A review by leelulah
Who Stole Feminism?: How Women Have Betrayed Women by Christina Hoff Sommers

2.0

This book has some very important points on how radical and liberal feminists alike distort statistics, this is its strongest point, and basically the only reason I didn't give it one star. Now, it's not her fault that this book is outdated, for it covers nothing about queer theory which was just gaining momentum in the 90s.

But, although she defines herself as a feminist of the classical liberal stance: she never defines gender, her definition of radical feminism is too loose and it allows for the inclusion of people like Gilligan (who thought women were inherently more peaceful, something a radical feminists would reject for it was based on a "nurturing stereotype"), Peggy McIntosh (with her "women and POC think differently", again, some kind of essentialism that radical feminists would reject) De Beauvoir (who hated lesbianism), Steinem (who has some incredibly liberal stances).

Similarly, it's good that she provided some examples of Russian survivors of communist regimes, and research on violence in lesbian relationships. Then, she had to endorse Paglia (it's not wise to do that, she's a liberal feminist, she supports everything Hoff Sommers would find disgusting and denies difference by thinking she "understands men" because she's a lesbian).

Here are some major mistakes:

a) Quoting an irresponsible college student's joke (on a handed assignment) about not being able to answer polls because of being a womanizer as an "innocent" joke when that involved a serious assignment, regardless of whether the teacher was a feminist.

b) Although she only portrays the Catholic Church in a bad light once, referring to a group linked to the heretical Catholics for Choice, she makes it up by showing how radical feminists hate the mindset of religious women and see them as oppressed.

c) Quoting an incident happening in an interview between a Playboy columnist "defending fatherhood" and the uproaring laughter of radfems is quite a sad example. As much as radical feminism disavowed marriage, Playboy made sure to destroy it by having generations of men too worried about their sexual satisfaction to care about women's integrity.

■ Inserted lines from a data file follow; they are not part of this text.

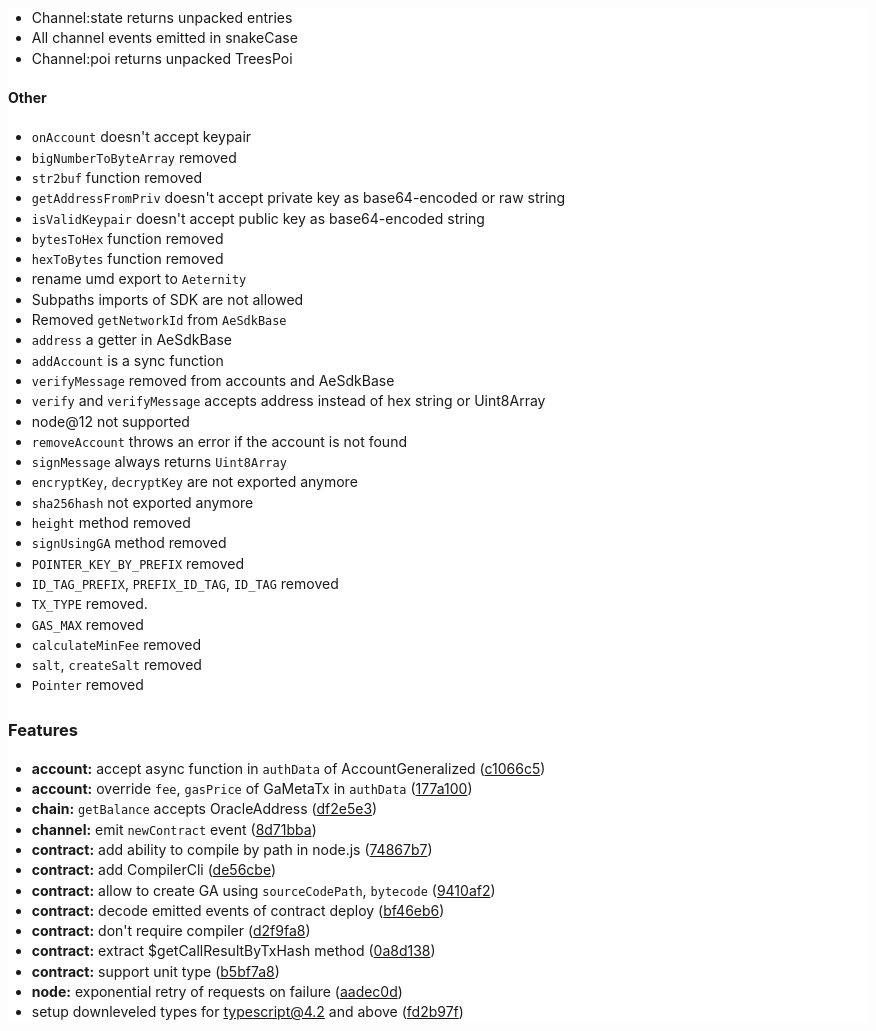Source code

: - Channel:state returns unpacked entries
- All channel events emitted in snakeCase
- Channel:poi returns unpacked TreesPoi

#### Other

- `onAccount` doesn't accept keypair
- `bigNumberToByteArray` removed
- `str2buf` function removed
- `getAddressFromPriv` doesn't accept private key as base64-encoded or raw string
- `isValidKeypair` doesn't accept public key as base64-encoded string
- `bytesToHex` function removed
- `hexToBytes` function removed
- rename umd export to `Aeternity`
- Subpaths imports of SDK are not allowed
- Removed `getNetworkId` from `AeSdkBase`
- `address` a getter in AeSdkBase
- `addAccount` is a sync function
- `verifyMessage` removed from accounts and AeSdkBase
- `verify` and `verifyMessage` accepts address instead of hex string or Uint8Array
- node@12 not supported
- `removeAccount` throws an error if the account is not found
- `signMessage` always returns `Uint8Array`
- `encryptKey`, `decryptKey` are not exported anymore
- `sha256hash` not exported anymore
- `height` method removed
- `signUsingGA` method removed
- `POINTER_KEY_BY_PREFIX` removed
- `ID_TAG_PREFIX`, `PREFIX_ID_TAG`, `ID_TAG` removed
- `TX_TYPE` removed.
- `GAS_MAX` removed
- `calculateMinFee` removed
- `salt`, `createSalt` removed
- `Pointer` removed

### Features

- **account:** accept async function in `authData` of AccountGeneralized ([c1066c5](https://github.com/aeternity/aepp-sdk-js/commit/c1066c5850378c3b0e0164bc86f3b213dd010422))
- **account:** override `fee`, `gasPrice` of GaMetaTx in `authData` ([177a100](https://github.com/aeternity/aepp-sdk-js/commit/177a100b18d2b6bf7ecabb1b8cb388eb3b1f2add))
- **chain:** `getBalance` accepts OracleAddress ([df2e5e3](https://github.com/aeternity/aepp-sdk-js/commit/df2e5e3892d481ddc6ee86a342c5be7af4d24585))
- **channel:** emit `newContract` event ([8d71bba](https://github.com/aeternity/aepp-sdk-js/commit/8d71bbafcccc2fafe0b60a52d53e6fcdb9bb78c1))
- **contract:** add ability to compile by path in node.js ([74867b7](https://github.com/aeternity/aepp-sdk-js/commit/74867b723b67c9a1d63f0c1d0f7c177e5775b725))
- **contract:** add CompilerCli ([de56cbe](https://github.com/aeternity/aepp-sdk-js/commit/de56cbe3c3ebc7fa5a73026caa6ff36edfffbc15))
- **contract:** allow to create GA using `sourceCodePath`, `bytecode` ([9410af2](https://github.com/aeternity/aepp-sdk-js/commit/9410af201d7285cc5adbf3839568cb26af1da774))
- **contract:** decode emitted events of contract deploy ([bf46eb6](https://github.com/aeternity/aepp-sdk-js/commit/bf46eb66390fbc3a03c9984599bd650e46ef8f5e))
- **contract:** don't require compiler ([d2f9fa8](https://github.com/aeternity/aepp-sdk-js/commit/d2f9fa830f0afba6b4d98acf38a13b850f19a913))
- **contract:** extract $getCallResultByTxHash method ([0a8d138](https://github.com/aeternity/aepp-sdk-js/commit/0a8d1382d657c46c320eb41c23307f2bfd534df5))
- **contract:** support unit type ([b5bf7a8](https://github.com/aeternity/aepp-sdk-js/commit/b5bf7a894fedaf3de7f0885a2bf8fea6b41f4c89))
- **node:** exponential retry of requests on failure ([aadec0d](https://github.com/aeternity/aepp-sdk-js/commit/aadec0dd903485383a4313c1f19b3318a1815910))
- setup downleveled types for typescript@4.2 and above ([fd2b97f](https://github.com/aeternity/aepp-sdk-js/commit/fd2b97fb5f8d0641bee1e2c2795599a3448a82cb))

d) "Women don't need to be liberated from their desire for rough sex and make up" sounds too liberal feminist for my sensibilities. Surely she wouldn't be writing the first part of this paraphrasing if she did this book now. As for #2, makeup sometimes is worn out of peer pressure, especially among teenagers. The idea is that it shouldn't be. Similarly, ironically, a lot of men object to it on the grounds that it is "artificial" (and here they would agree with liberal feminists) but do not oppose to another equally artificial and possibly more misleading beauty practices such as heels or shaving your skin... eh.

I wouldn't put it in the grounds of "being liberated", but basically not peer pressured to do it, that would be a good start.

e) Her vision of classical liberalism is too romanticized: here comes the reminder that John Stuart Mill, despite his defense of women's rights, was an utilitarian. Locke, had some faulty epistemology, as did Descartes. And don't get me started in her implicit praise of Darwin which is, philosophically speaking, a very materialistic and reductionist explanation for human motives that plagues New Atheism.

I still respect Sommers for providing some common sense, but these were too many failures that did not allow me to rate the book higher.